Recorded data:
- - - - - - -

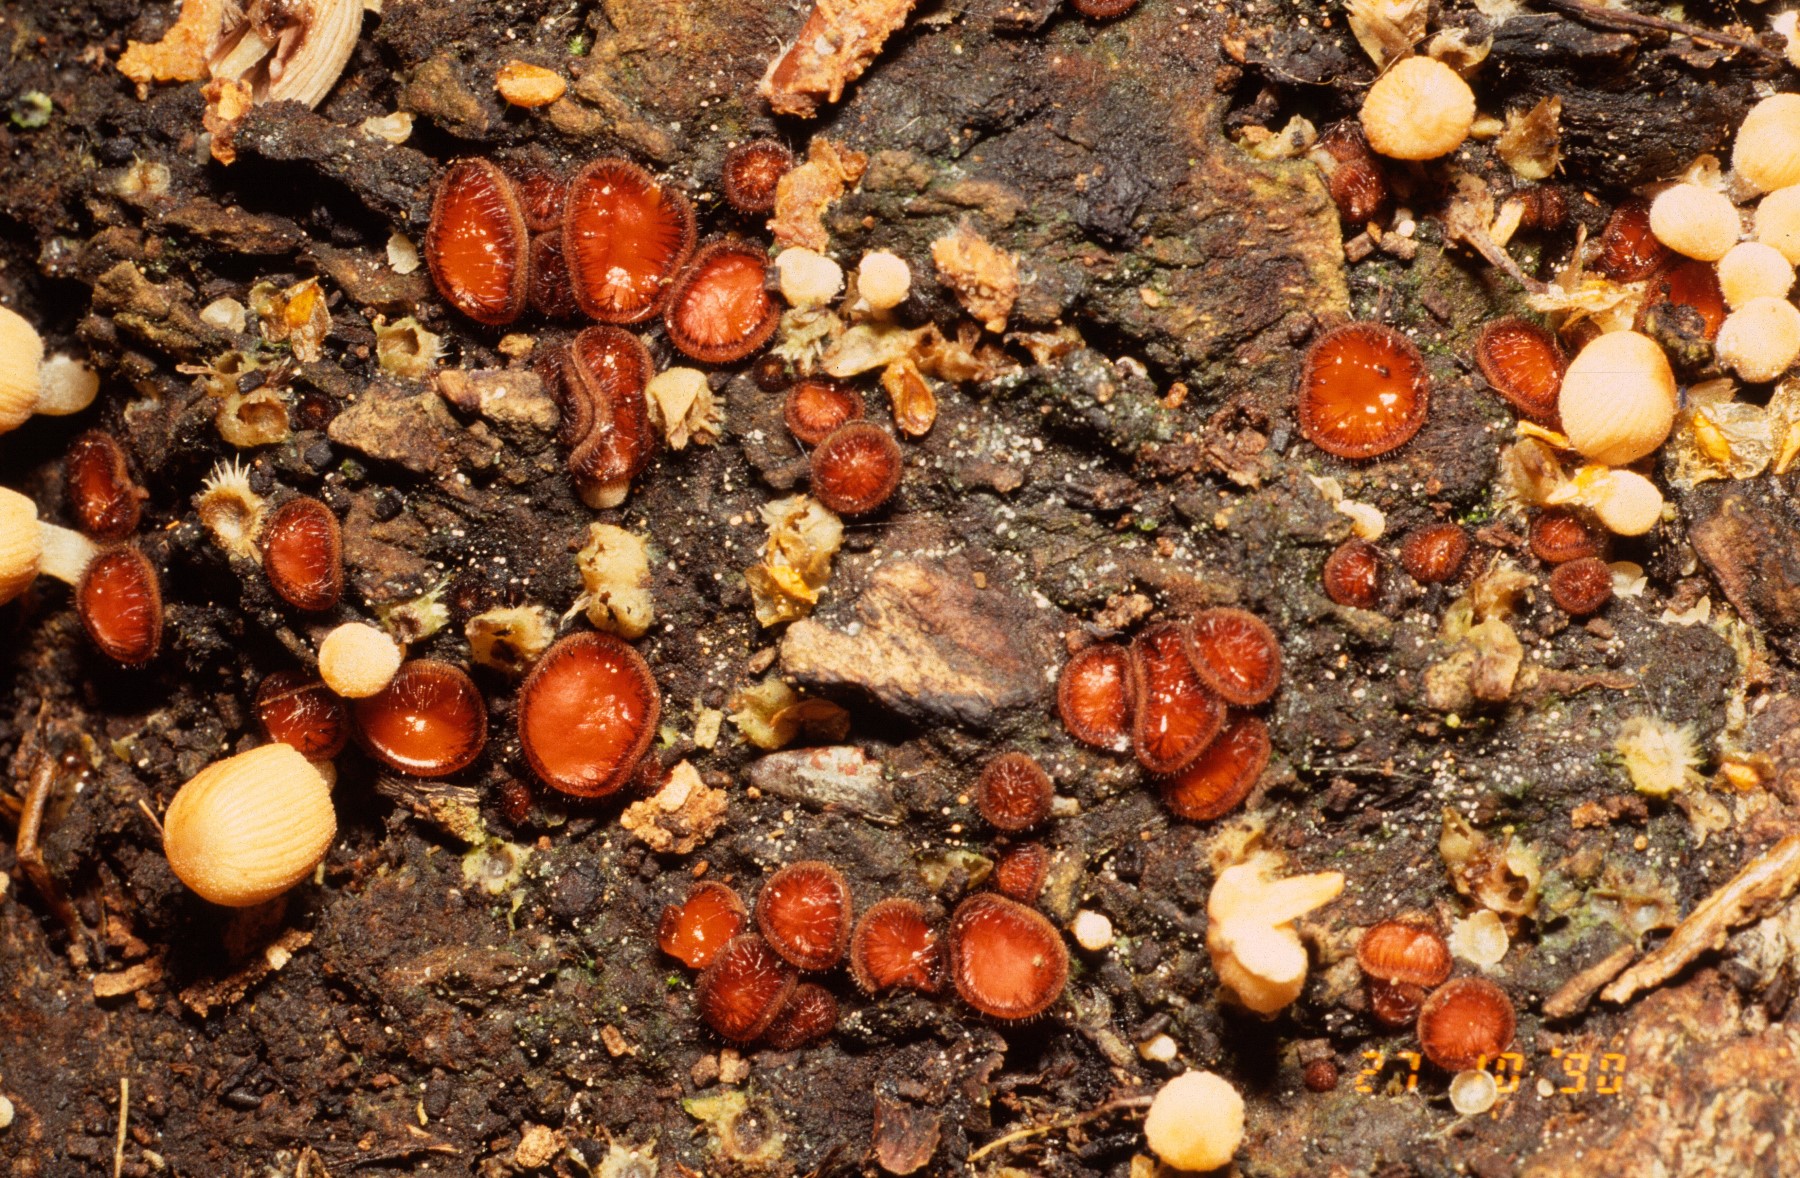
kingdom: Fungi
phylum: Ascomycota
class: Pezizomycetes
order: Pezizales
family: Pyronemataceae
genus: Scutellinia
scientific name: Scutellinia scutellata
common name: frynset skjoldbæger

- - - - - - -

_Exercise directions_
Transcribe every naming line in the data above character for character, and leave the pictures out of your answer.

_Written response_
kingdom: Fungi
phylum: Ascomycota
class: Pezizomycetes
order: Pezizales
family: Pyronemataceae
genus: Scutellinia
scientific name: Scutellinia scutellata
common name: frynset skjoldbæger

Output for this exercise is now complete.